3 jours à Paris – I
No sé como lo hicimos (porque creo que en el fondo ella ya quería), pero mi hermana y yo convencimos a mi madre para irnos de viaje las 3 juntas.
La sponsor era, sin duda mi madre. Mi hermana aún anda pensando en irse a compartir piso, no tiene un sueldo con todas las letras y aún sigue estudiando, y yo…bueno, ya sabéis, pagando 2 pisos y todo lo demás, asi que ni ella ni yo podíamos sufragar el viaje, pero mi madre tuvo a bien atreverse a viajar con nosotras y encima regalarnos el viaje.
Compramos los billetes de avión en Vueling y en Booking.com pillamos la oferta de un hotel.
Salimos el sábado pasado por la tarde, sobre las 5. Mi madre tuvo que aguantar nuestros apretujones de manos y lloros. De verdad, odio volar, y para mi hermana era la primera vez.
Llegamos a Paris, sobre las 19h y pico a Orly Ouest y cogimos un bus de Air France que nos dejaba en la Estación de Montparnasse. Para variar, yo me oriento fatal, asi que les hice andar un buen rato con las maletas hasta llegar a la parada de metro que nos dejaría en la puerta del hotel.

----

→ CONSIGNA 1
Según el relato del viaje a París, ¿en qué aeropuerto aterrizaron?
→ CONSIGNA 2
Copia del relato del viaje a París el fragmento que va entre "La sponsor era, sin" y "la primera vez.", ambos incluidos.

→ DATOS REGISTRADOS
----

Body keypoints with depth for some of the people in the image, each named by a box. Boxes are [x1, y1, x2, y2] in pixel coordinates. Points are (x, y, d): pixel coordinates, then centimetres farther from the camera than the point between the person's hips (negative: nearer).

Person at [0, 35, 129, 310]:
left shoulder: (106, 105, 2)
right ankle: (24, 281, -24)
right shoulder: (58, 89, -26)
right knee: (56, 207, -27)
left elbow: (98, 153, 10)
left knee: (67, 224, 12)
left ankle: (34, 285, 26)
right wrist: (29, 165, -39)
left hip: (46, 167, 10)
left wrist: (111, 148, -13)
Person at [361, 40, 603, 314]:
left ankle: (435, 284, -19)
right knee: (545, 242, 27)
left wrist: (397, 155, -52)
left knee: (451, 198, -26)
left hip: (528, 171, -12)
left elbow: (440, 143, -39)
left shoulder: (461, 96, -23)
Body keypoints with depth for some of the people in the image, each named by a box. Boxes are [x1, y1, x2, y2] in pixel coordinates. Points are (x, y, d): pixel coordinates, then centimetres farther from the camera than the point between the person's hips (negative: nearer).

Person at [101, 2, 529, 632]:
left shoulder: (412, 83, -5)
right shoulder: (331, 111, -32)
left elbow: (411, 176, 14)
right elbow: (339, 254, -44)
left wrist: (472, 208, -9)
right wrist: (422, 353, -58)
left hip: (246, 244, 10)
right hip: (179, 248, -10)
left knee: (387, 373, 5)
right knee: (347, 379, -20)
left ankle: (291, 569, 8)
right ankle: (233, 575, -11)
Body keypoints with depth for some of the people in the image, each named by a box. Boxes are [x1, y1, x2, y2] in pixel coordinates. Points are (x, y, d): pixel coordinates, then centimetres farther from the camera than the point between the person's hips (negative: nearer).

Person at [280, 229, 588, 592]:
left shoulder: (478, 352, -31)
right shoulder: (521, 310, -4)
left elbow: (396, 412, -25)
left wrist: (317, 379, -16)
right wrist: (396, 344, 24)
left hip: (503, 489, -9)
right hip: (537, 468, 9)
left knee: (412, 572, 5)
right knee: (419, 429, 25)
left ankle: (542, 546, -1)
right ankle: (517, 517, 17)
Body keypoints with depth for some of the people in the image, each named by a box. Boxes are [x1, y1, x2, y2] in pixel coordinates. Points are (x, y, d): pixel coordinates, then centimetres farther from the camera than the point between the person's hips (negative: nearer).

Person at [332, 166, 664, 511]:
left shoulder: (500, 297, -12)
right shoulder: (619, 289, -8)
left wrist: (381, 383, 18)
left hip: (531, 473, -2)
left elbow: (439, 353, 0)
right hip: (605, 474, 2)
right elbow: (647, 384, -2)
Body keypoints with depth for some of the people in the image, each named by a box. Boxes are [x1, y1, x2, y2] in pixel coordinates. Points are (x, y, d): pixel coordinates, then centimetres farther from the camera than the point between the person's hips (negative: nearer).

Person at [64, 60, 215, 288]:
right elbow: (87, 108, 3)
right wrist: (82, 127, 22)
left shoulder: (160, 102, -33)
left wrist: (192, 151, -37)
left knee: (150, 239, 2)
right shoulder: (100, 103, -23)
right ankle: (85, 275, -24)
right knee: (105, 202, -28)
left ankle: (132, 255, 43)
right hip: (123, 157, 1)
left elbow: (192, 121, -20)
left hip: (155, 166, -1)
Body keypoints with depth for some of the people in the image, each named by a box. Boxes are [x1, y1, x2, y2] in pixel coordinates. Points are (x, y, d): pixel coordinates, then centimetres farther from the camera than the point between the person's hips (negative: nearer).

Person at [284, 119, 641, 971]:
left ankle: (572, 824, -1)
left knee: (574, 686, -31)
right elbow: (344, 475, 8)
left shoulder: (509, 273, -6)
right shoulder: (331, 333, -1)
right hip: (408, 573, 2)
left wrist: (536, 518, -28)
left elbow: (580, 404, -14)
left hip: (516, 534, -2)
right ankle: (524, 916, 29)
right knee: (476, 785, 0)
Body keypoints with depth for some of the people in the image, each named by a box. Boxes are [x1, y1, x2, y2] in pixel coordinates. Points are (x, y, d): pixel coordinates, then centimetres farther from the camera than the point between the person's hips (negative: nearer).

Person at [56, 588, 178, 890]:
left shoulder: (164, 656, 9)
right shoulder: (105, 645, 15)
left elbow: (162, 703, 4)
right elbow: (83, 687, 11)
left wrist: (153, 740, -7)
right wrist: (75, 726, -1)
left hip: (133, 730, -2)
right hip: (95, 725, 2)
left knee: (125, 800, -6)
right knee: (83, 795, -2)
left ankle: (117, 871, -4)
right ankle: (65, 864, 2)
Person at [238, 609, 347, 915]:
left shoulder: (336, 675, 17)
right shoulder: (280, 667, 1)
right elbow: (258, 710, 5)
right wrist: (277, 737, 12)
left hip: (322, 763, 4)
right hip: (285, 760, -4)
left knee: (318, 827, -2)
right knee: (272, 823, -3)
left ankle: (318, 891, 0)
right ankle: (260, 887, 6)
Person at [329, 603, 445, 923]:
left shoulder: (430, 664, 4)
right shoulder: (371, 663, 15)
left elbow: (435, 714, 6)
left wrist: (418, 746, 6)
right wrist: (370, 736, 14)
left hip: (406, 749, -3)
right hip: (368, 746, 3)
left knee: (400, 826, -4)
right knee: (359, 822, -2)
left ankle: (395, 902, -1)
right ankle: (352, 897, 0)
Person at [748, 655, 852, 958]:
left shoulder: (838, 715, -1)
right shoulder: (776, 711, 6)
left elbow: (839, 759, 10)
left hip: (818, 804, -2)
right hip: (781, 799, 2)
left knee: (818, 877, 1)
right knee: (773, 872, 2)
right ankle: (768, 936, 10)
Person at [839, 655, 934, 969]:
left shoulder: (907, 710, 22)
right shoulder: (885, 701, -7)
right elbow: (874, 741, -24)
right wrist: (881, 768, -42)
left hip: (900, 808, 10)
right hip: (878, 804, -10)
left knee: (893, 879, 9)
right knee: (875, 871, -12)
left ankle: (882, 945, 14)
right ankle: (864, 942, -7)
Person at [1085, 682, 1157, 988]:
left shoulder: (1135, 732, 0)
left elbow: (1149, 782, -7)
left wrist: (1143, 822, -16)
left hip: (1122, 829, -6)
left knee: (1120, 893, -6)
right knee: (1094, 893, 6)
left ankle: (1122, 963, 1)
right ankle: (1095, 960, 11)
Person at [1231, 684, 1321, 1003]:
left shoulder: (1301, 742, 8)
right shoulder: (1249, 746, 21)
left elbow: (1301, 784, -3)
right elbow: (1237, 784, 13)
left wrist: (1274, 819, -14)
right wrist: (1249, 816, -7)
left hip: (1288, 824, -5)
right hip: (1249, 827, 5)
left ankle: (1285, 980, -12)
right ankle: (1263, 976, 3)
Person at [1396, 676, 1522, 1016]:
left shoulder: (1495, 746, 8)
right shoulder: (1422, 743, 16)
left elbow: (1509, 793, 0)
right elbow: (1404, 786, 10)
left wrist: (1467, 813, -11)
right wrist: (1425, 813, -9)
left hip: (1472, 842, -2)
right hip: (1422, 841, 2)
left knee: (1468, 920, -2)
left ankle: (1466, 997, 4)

----

→ RESULTADO 1
En Orly Ouest.

→ RESULTADO 2
La sponsor era, sin duda mi madre. Mi hermana aún anda pensando en irse a compartir piso, no tiene un sueldo con todas las letras y aún sigue estudiando, y yo…bueno, ya sabéis, pagando 2 pisos y todo lo demás, asi que ni ella ni yo podíamos sufragar el viaje, pero mi madre tuvo a bien atreverse a viajar con nosotras y encima regalarnos el viaje.
Compramos los billetes de avión en Vueling y en Booking.com pillamos la oferta de un hotel.
Salimos el sábado pasado por la tarde, sobre las 5. Mi madre tuvo que aguantar nuestros apretujones de manos y lloros. De verdad, odio volar, y para mi hermana era la primera vez.